Un article d'opinion publié sur le site de la BBC, écrit par Richard Ladle (chercheur et responsable du Master Biodiversity, Conservation and Management à  l'Oxford University), revient sur l'explosion des blogs traitant d'environnement et constate qu'en effet, peu sont fiables. Heureusement, on constate qu'ils sont vus ainsi et représentent même, selon un sondage BBC/Reuters, la source d'information d'actualité en laquelle le public a le moins confiance.

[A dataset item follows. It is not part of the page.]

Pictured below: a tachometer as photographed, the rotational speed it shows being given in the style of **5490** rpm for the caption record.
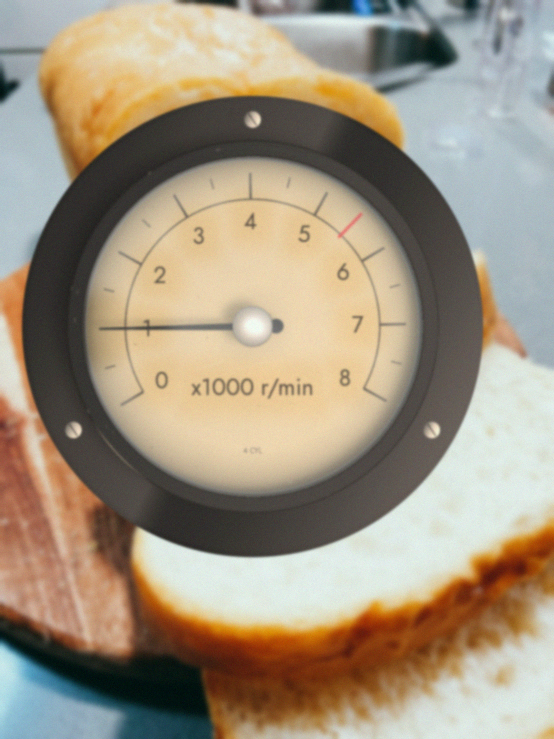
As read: **1000** rpm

Evidemement, le résultat de ce sondage ne suffit pas. Richard Ladle encourage les spécialistes et experts à  bloguer sur leurs thèmes favoris — rapprochant ainsi la science et les citoyens et rétablissant l'équilibre avec les blogs pseudo-scientifiques —... tout en donnant à  ces derniers deux clés pour savoir quelle confiance accorder :

  • vérifier les données : des démonstrations scientifiques solides reposent sur une information provenant de sources reconnues et disponibles librement tandis que des argumentations biaisées ou fausses sont souvent fondés sur des données de sources secondaires, voire sur aucune donnée du tout...
  • tenir compte du lexique : une argumentation boursouflée d'hyperboles masque probablement un manque de compréhension ou d'information fiable.